Ich biete ihr einen Platz unter meiner Lederjacke an. Sie schaut mich an, als hätte ich den Schuß nicht gehört und nimmt das Angebot trotzdem an. Mein Bruder blickt kurz nach hinten und rollt mit den Augen, der Fahrer flucht einem weiteren Audi hinterher.
»Hast Du mal an Kinder und so gedacht?« Mit dieser Frage habe ich gerechnet und weiß auch, wie wenig ernst Z. sie jetzt meint, diese unbeholfene Schlange, dieses reizende Nasenäffchen mit der blassen Haut und dem Muttermal am vierten Halswirbel.
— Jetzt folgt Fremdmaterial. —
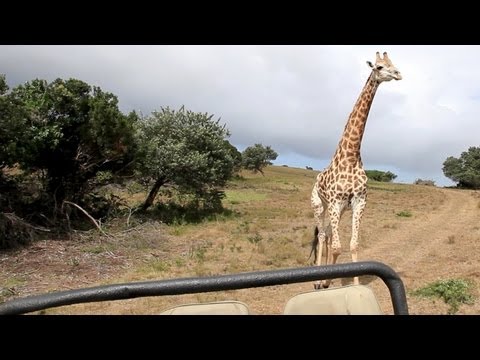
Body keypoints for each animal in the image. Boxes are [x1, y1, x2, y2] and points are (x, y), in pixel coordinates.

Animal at [312, 52, 402, 290]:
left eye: (393, 64)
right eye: (379, 67)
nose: (398, 74)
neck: (351, 156)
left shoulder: (359, 202)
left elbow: (352, 244)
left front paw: (352, 284)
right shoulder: (335, 202)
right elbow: (337, 246)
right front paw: (325, 280)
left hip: (340, 209)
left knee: (329, 233)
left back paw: (323, 279)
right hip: (320, 205)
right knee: (323, 235)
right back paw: (317, 280)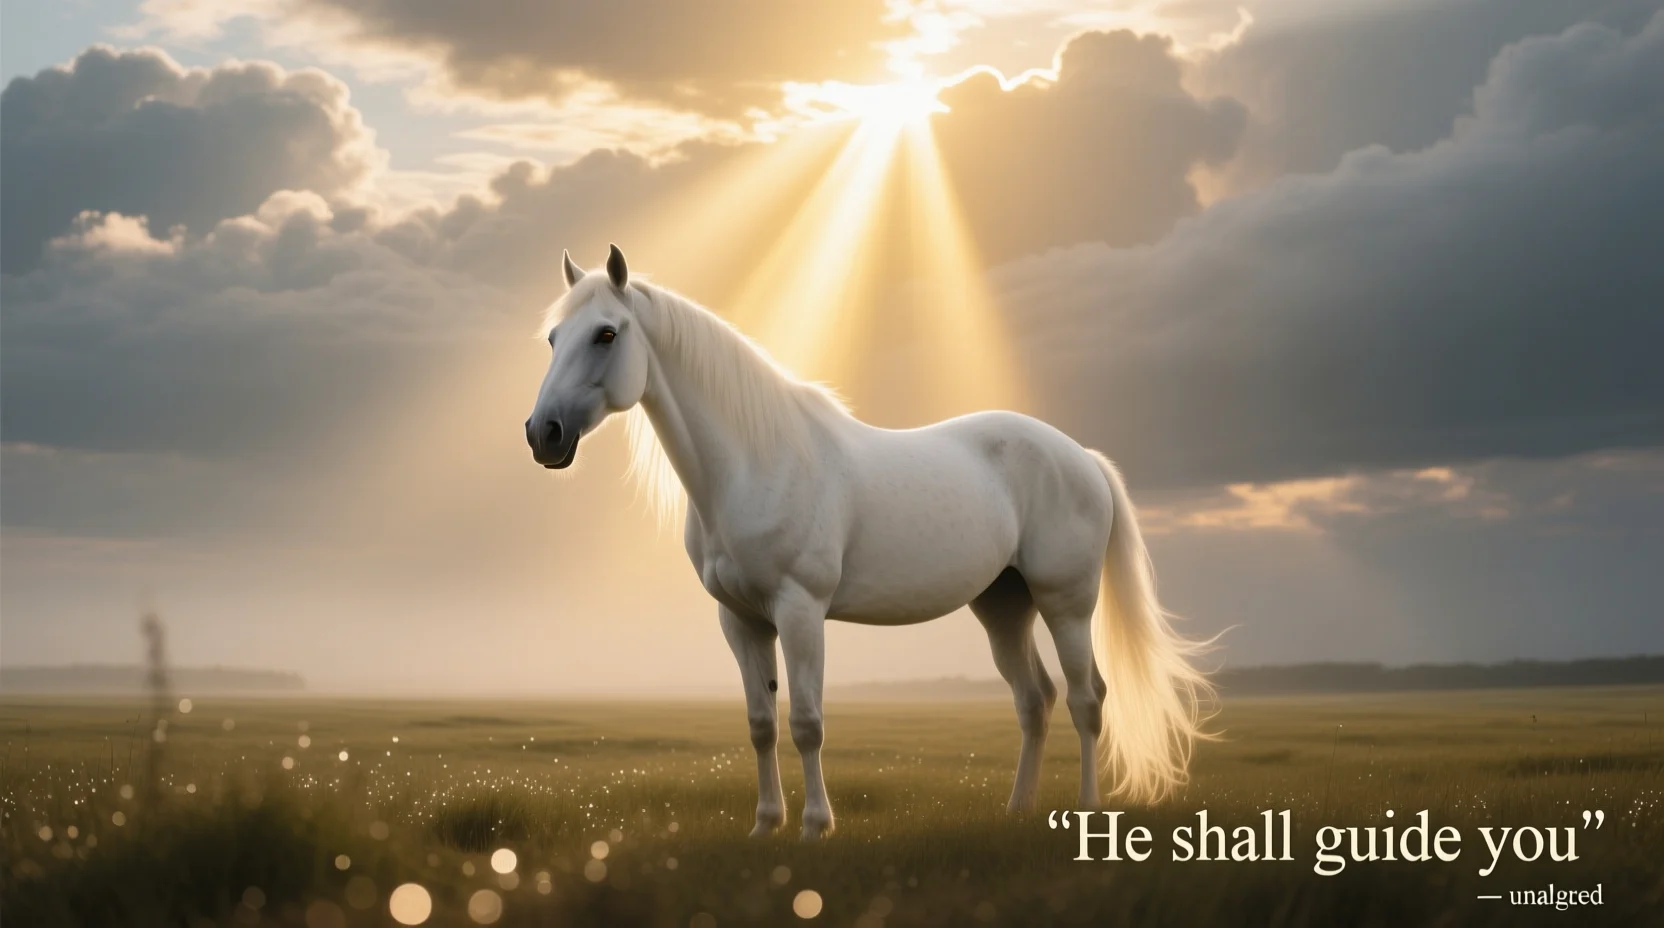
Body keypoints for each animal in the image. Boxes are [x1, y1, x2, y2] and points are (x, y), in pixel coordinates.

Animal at [525, 245, 1214, 839]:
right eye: (555, 338)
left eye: (606, 334)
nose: (543, 434)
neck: (756, 461)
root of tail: (1082, 458)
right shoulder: (740, 620)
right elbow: (760, 725)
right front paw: (765, 826)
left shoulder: (800, 611)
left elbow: (806, 722)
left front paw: (815, 826)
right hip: (1002, 605)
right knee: (1033, 701)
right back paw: (1017, 809)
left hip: (1065, 602)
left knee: (1086, 699)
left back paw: (1088, 813)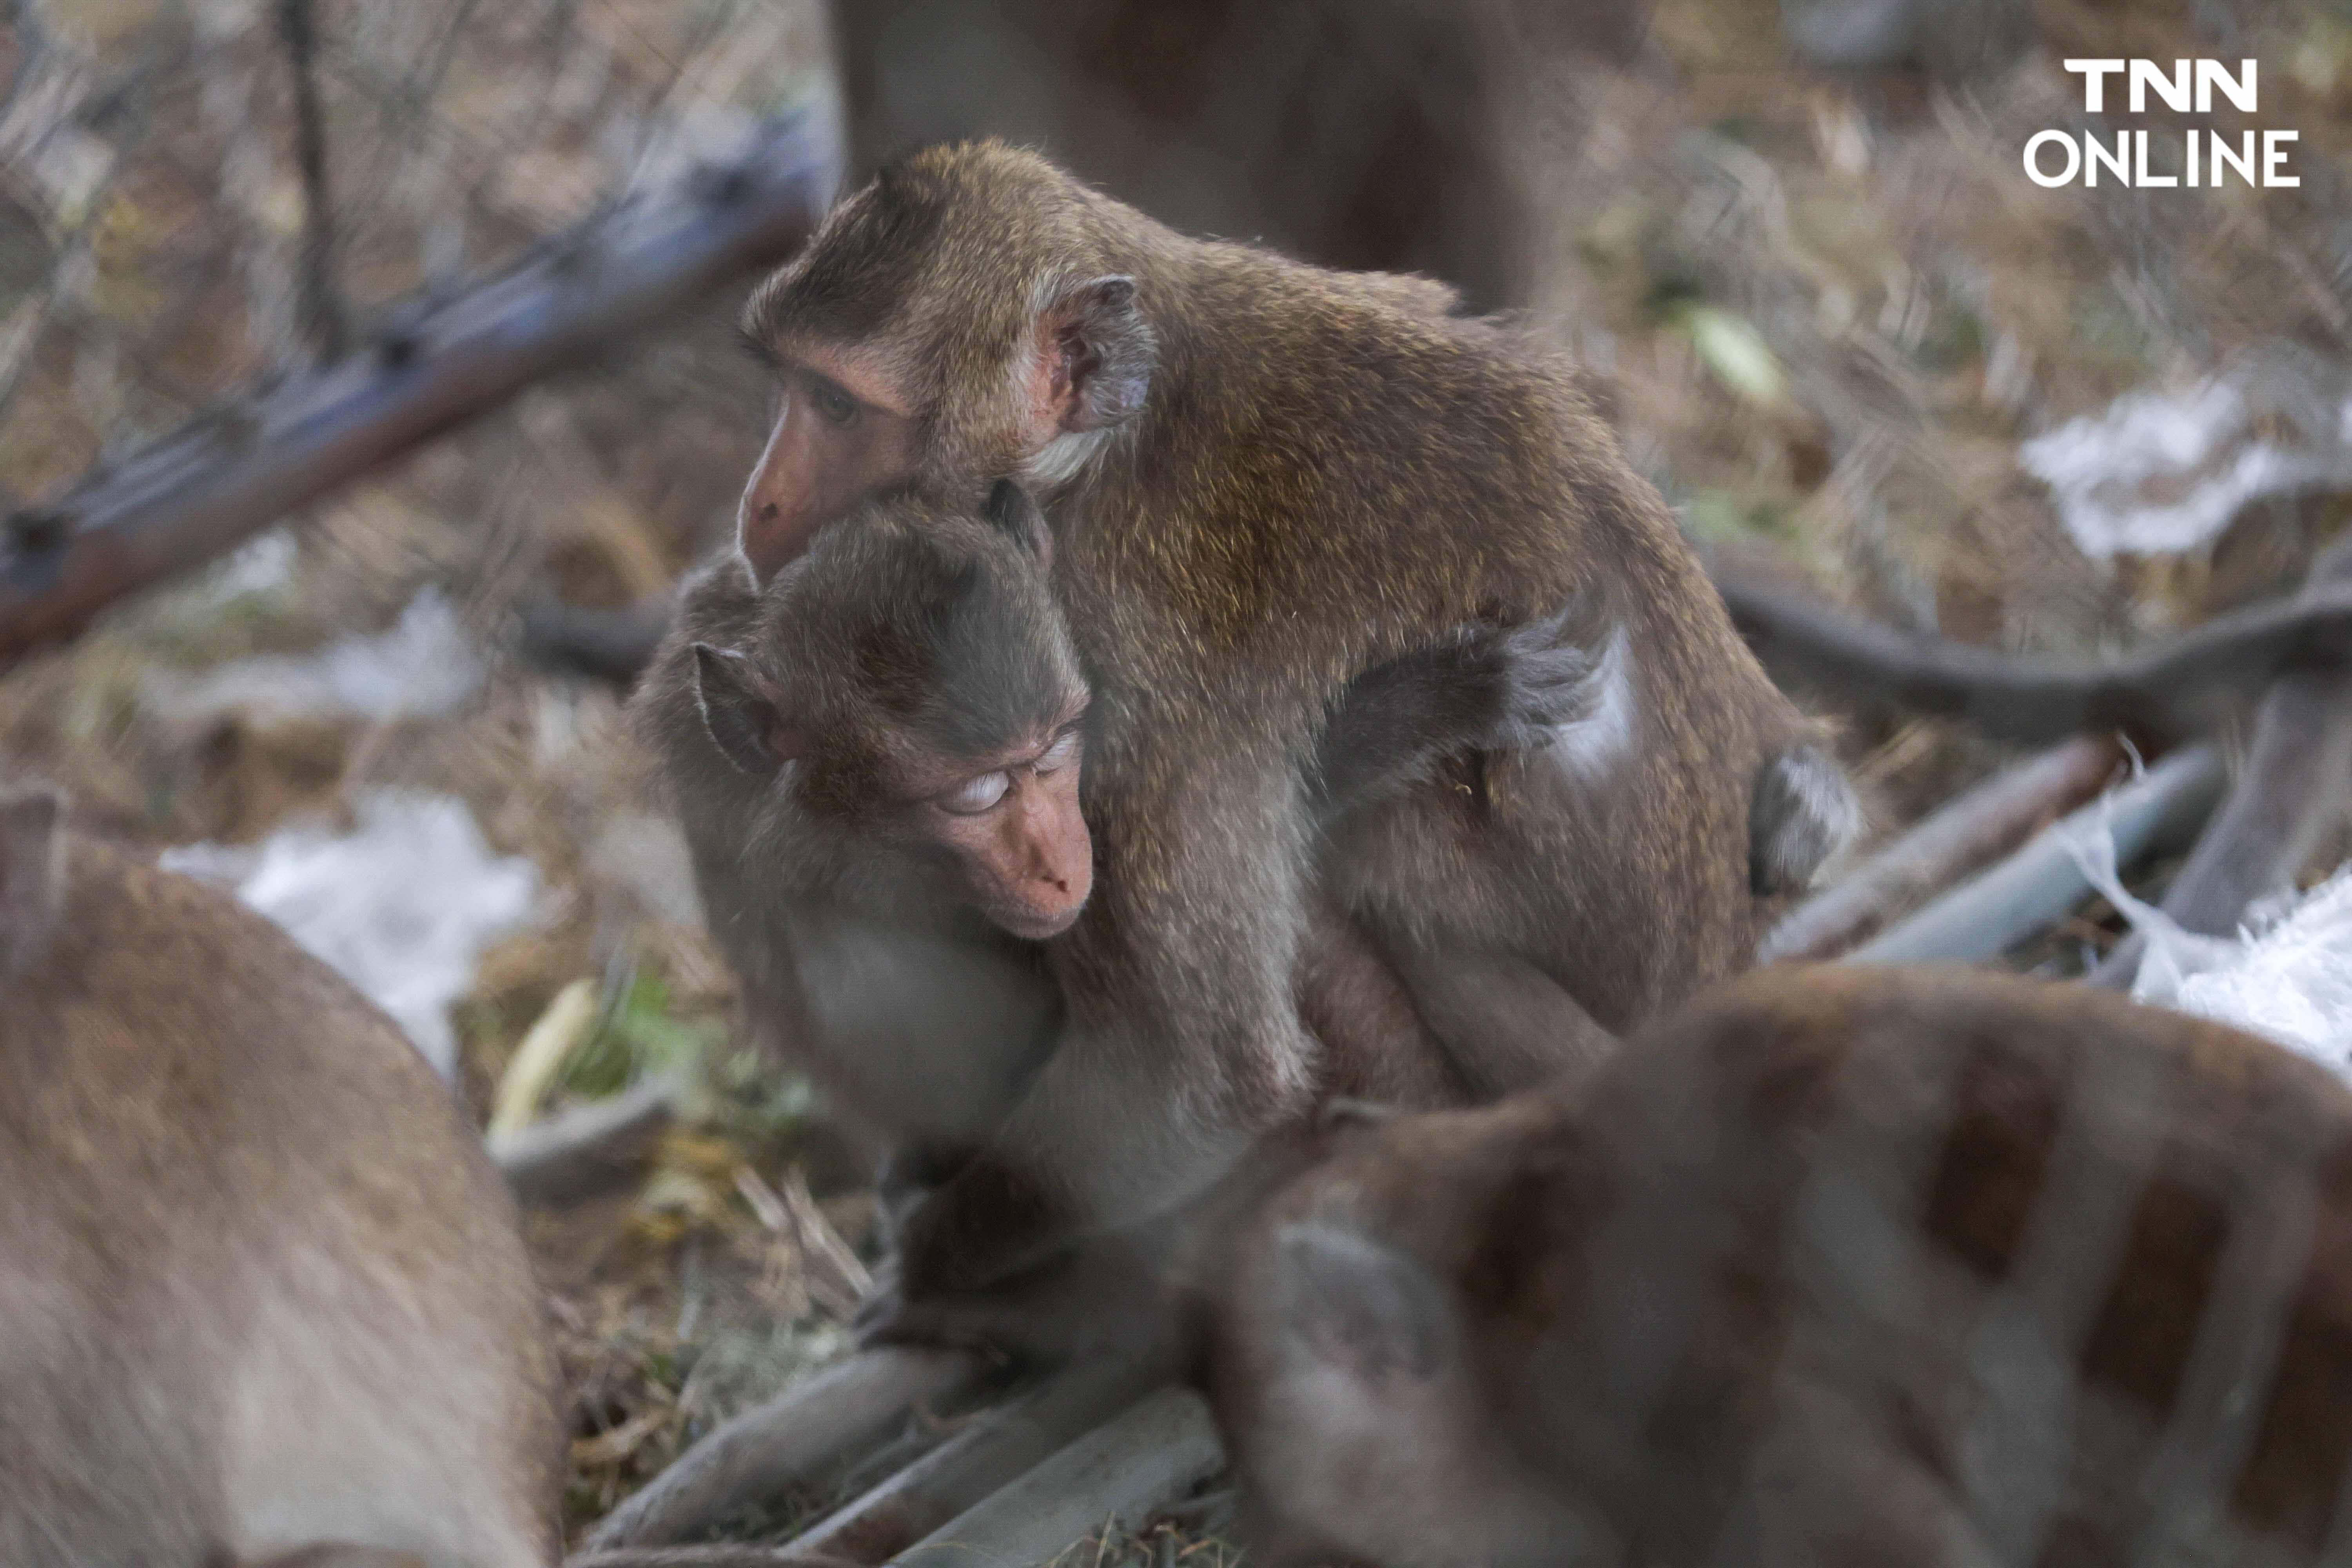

»Das ist wohl schon eine Weile her ...« Z. nimmt noch einen Schluck und meint, ihr sei jetzt schlecht.

Ich finde das mit ihr unter meiner Jacke nun auch unangenehm und suche nach einer Dose Bier. Dieses Aroma fehlt hier noch zwischen dem von Benzin, Tabak und Heuchelei.